The doctors are appealing to the United Nations and international humanitarian organisations to arrange for the boys' transfer abroad.

Their parents were not present when the doctors were speaking about their sons, but medical staff said they had agreed with them to invite the media to highlight their plight.

Al Balbali, head of the neonatal unit, said medics were not able to perform even basic diagnostic tests such as an MRI scan in Yemen, and certainly did not have the capabilities to separate them, if needed.

"This is a rare case," said Doctor Abd Al Hakim Abu Taleb, the hospital's general manager, who is writing up a report about their birth for doctors worldwide to study.

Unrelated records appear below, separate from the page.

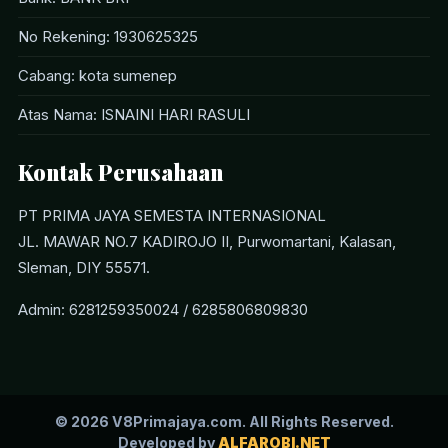
No Rekening: 1930625325
Cabang: kota sumenep
Atas Nama: ISNAINI HARI RASULI
Kontak Perusahaan
PT PRIMA JAYA SEMESTA INTERNASIONAL
JL. MAWAR NO.7 KADIROJO II, Purwomartani, Kalasan,
Sleman, DIY 55571.
Admin: 6281259350024 / 6285806809830
© 2026 V8Primajaya.com. All Rights Reserved.
Developed by
ALFAROBI.NET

He said hospitals in Yemen have seen an increase in birth defects in recent years, something he said could be down to war conditions causing poor nutrition and lack of medicines.

Yemen's health system has collapsed as a result of the war between the government and Al Houthi rebels.

The Iran-aligned Al Huothis have been locked in a war with government forces backed since 2015 by a Saudi-led coalition.

The conflict has triggered what the United Nations calls the world's worst humanitarian crisis, with millions of people at risk of starvation.

The conflict has killed tens of thousands of people, collapsed the economy and brought millions of people to the brink of famine.

Sanaa, where the boys were born in what the doctors said was a "complicated" birth for the mother, is under Al Houthi control.

The airport has been closed to civilian flights since 2015 because the Saudi-led coalition has control over Yemeni airspace. Only U.N. planes can land there currently and re-opening the airport is a key aim of U.N.-led peace talks which began with negotiations in Stockholm in December.